I sit in my chair, vibrating with tension. I have to move that photo. Have to get rid of the damn thing. But this is important, this moment. Gabriel Wright, sharing his inner thoughts with me. His truths.
Usually I sit quietly, patiently. Silence encourages someone to continue talking, to fill the space. But today I can’t.
“I’m very sorry for your loss,” I say. “Tell me more. Did your sleeping issues start when they died? And excuse me for a moment, please. I just need to grab a new pen.”
I’m on my feet, moving toward the frame. I used to love that photo. It made me smile every time I looked over at it. But now my husband’s smiling face no longer looks joyous to me. It’s marred with the knowledge of what you did. What I allowed you to do. A glass of new pens sits nearby, and I reach for one, simultaneously reaching for you—hoping, as blood thrums through my veins, that I can move it before he notices.
A loud slap echoes around the room as the frame smacks face down against the wood of the shelf.

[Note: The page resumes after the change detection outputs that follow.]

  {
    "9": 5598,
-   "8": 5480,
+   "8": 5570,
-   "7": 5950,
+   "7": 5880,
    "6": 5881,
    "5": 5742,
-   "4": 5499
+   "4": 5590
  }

Gabriel immediately stands. “Are you okay? Do you need help?” He takes a step toward me—toward the photo I’ve just pretended to accidentally knock over.
I wave him off. “Oh no, thank you. It’s fine. I’m so sorry to interrupt. Tell me about your family.”

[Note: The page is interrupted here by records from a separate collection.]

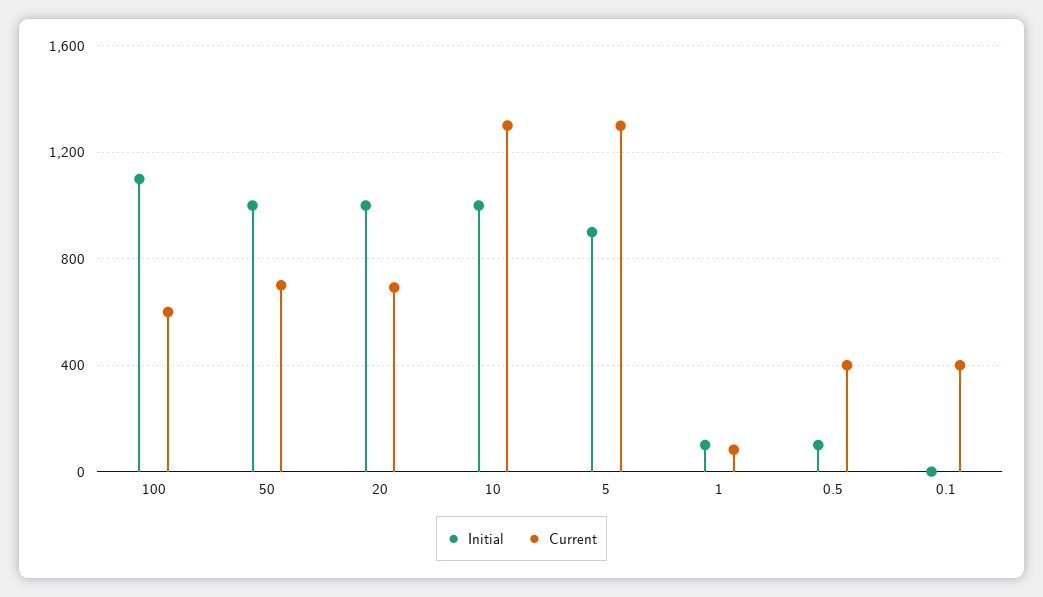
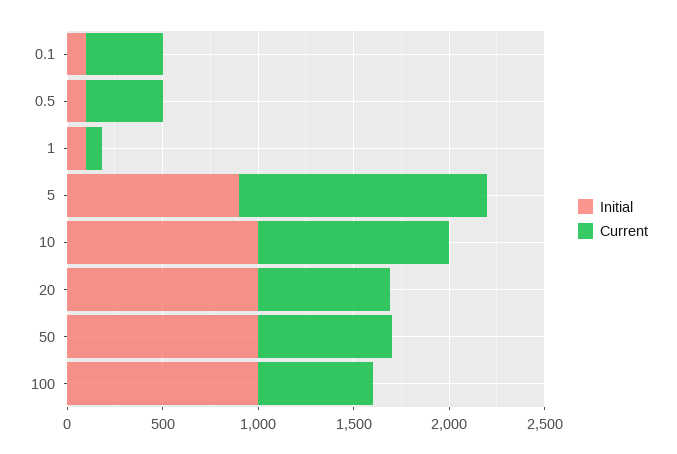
  {
    "Initial": {
-     "100": 1100,
+     "100": 1000,
      "50": 1000,
      "20": 1000,
      "10": 1000,
      "5": 900,
      "1": 100,
      "0.5": 100,
-     "0.1": 0
+     "0.1": 100
    },
    "Current": {
      "100": 600,
      "50": 700,
      "20": 700,
-     "10": 1300,
+     "10": 1000,
      "5": 1300,
      "1": 100,
      "0.5": 400,
      "0.1": 400
    }
  }

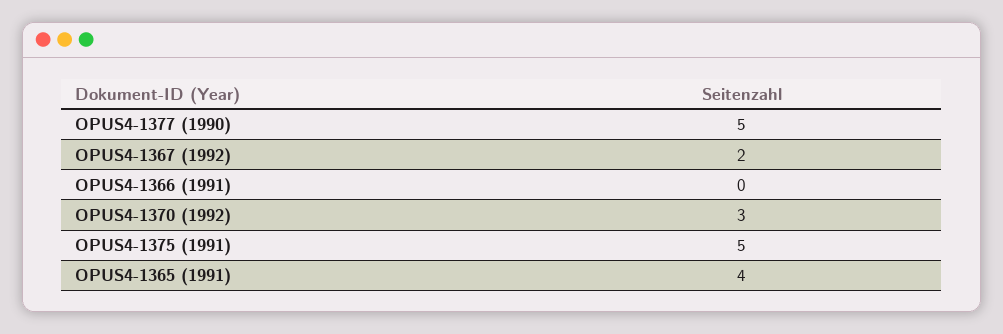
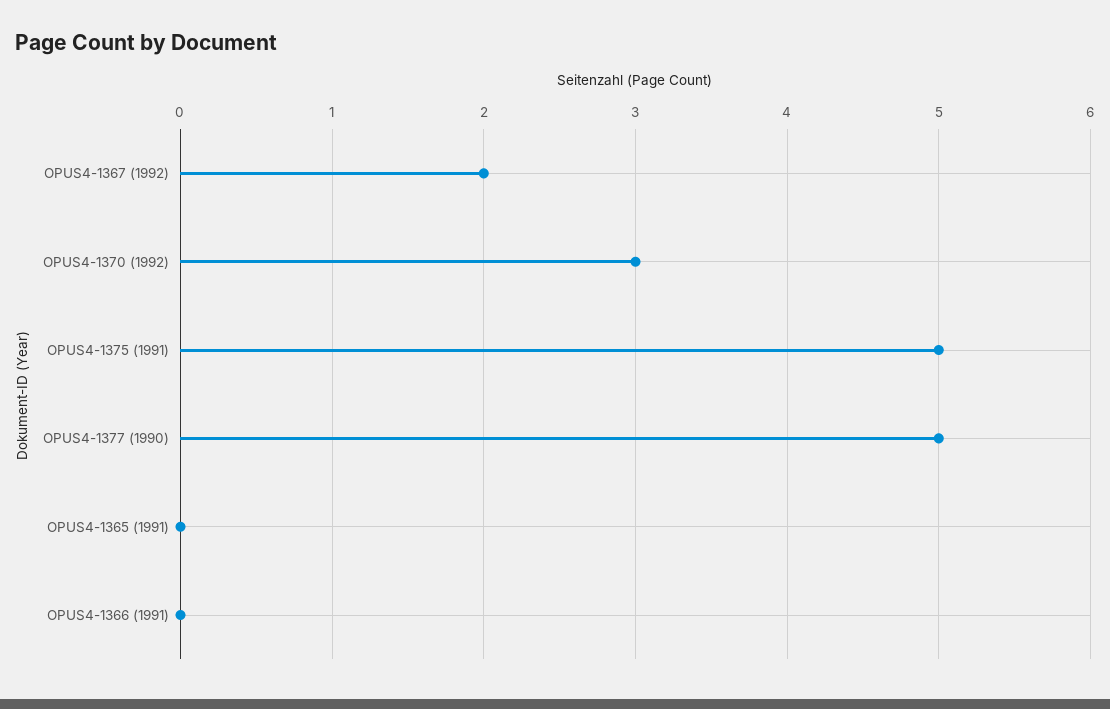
  {
    "OPUS4-1377 (1990)": 5,
    "OPUS4-1367 (1992)": 2,
    "OPUS4-1366 (1991)": 0,
    "OPUS4-1370 (1992)": 3,
    "OPUS4-1375 (1991)": 5,
-   "OPUS4-1365 (1991)": 4
+   "OPUS4-1365 (1991)": 0
  }

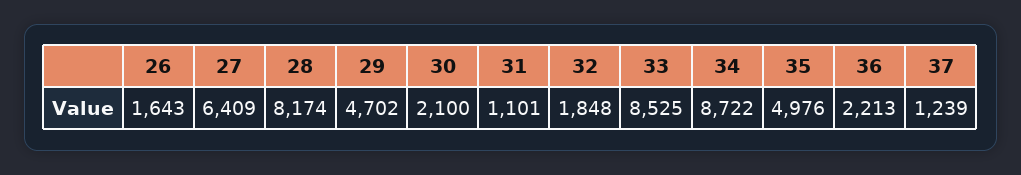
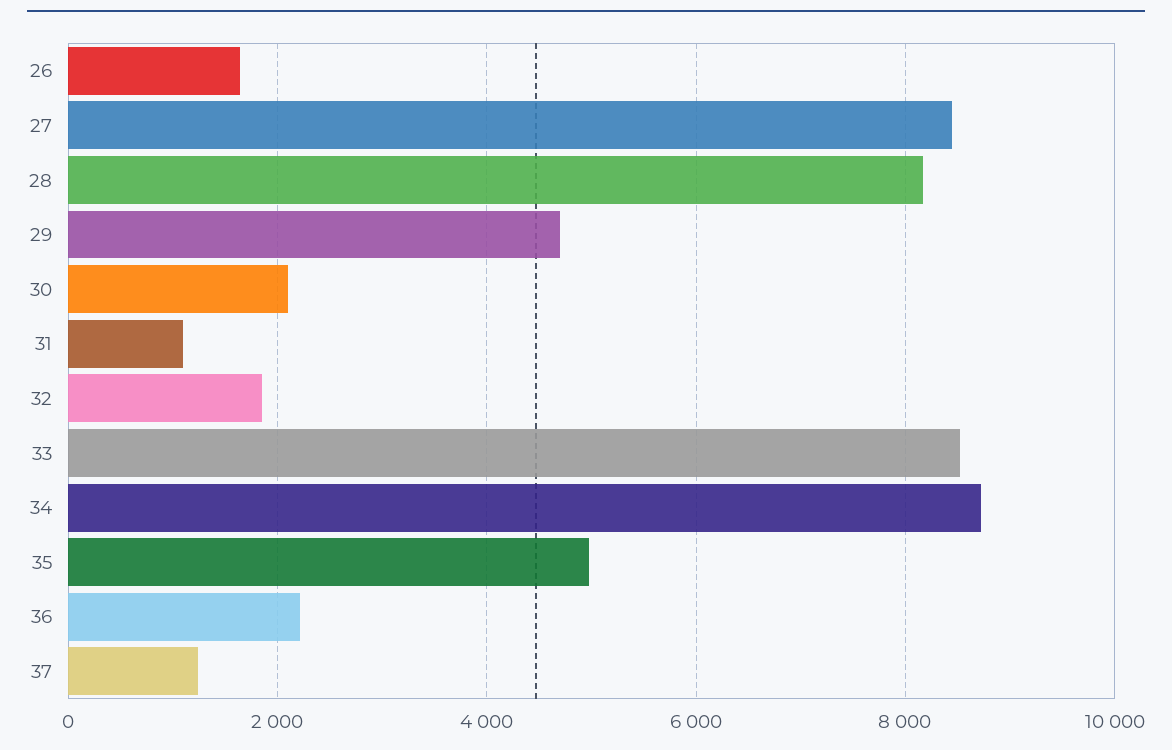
  {
    "26": 1643,
-   "27": 6409,
+   "27": 8400,
    "28": 8174,
    "29": 4702,
    "30": 2100,
    "31": 1101,
    "32": 1848,
    "33": 8525,
    "34": 8722,
    "35": 4976,
    "36": 2213,
    "37": 1239
  }

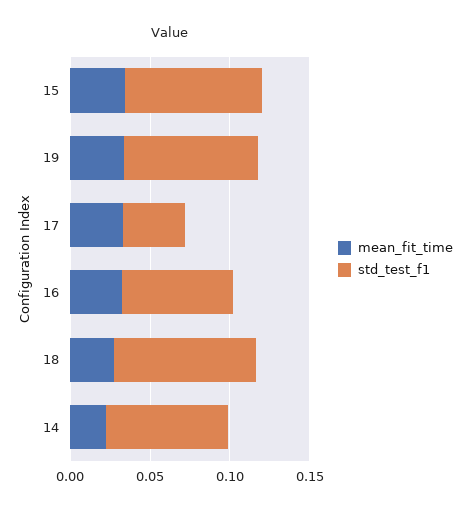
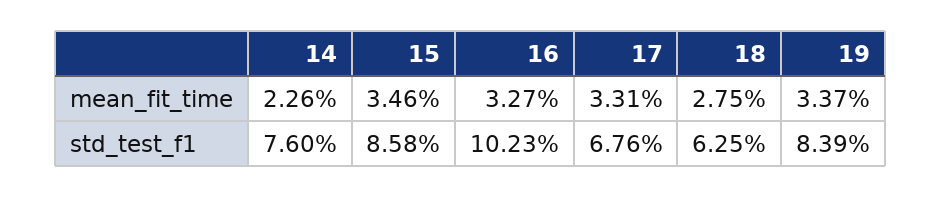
  {
    "mean_fit_time": {
      "15": 0.0346,
      "19": 0.0337,
      "17": 0.0331,
      "16": 0.0327,
      "18": 0.0275,
      "14": 0.0226
    },
    "std_test_f1": {
      "15": 0.0858,
      "19": 0.0839,
-     "17": 0.04,
+     "17": 0.0676,
-     "16": 0.07,
+     "16": 0.1023,
-     "18": 0.09,
+     "18": 0.0625,
      "14": 0.076
    }
  }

He eases back on the couch, uncertain. As though manners dictate that he help me.
I like that about him.
Settling back in my chair, I offer a warm smile. “Please, continue.”
It takes a moment, but then he does. Gabriel dives right into the deep end. He tells me things I already know—how his wife and child were mowed down. How they were killed instantly. But he also tells me things that I didn’t know, like how his daughter was hearing impaired and wore hearing aids, and his wife came from a wealthy family. I listen, riveted, but when he talks about their funeral, I find myself wondering if he’ll mention where they were buried. But he doesn’t, and there’s no way to ask. I scribble detailed notes, knowing I’ll pore over them a million times tonight. I’ll try to remember every face he made, every emotion that spilled from his warm eyes. I suddenly wish I recorded my sessions.
I’m also intensely aware that my behavior is anything but professional. That accepting him as a patient—which I’ve effectively already done by continuing this session—is morally wrong. And yet another thing I could get in trouble for with the medical board. Big trouble. But it’s like the universe wants me to right my wrongs.
Or… and I can’t help returning to this again. Or it’s not a coincidence he keeps popping up in my life. I squirm at that thought, at why he might be here besides truly wanting help. Except I started this all by following him.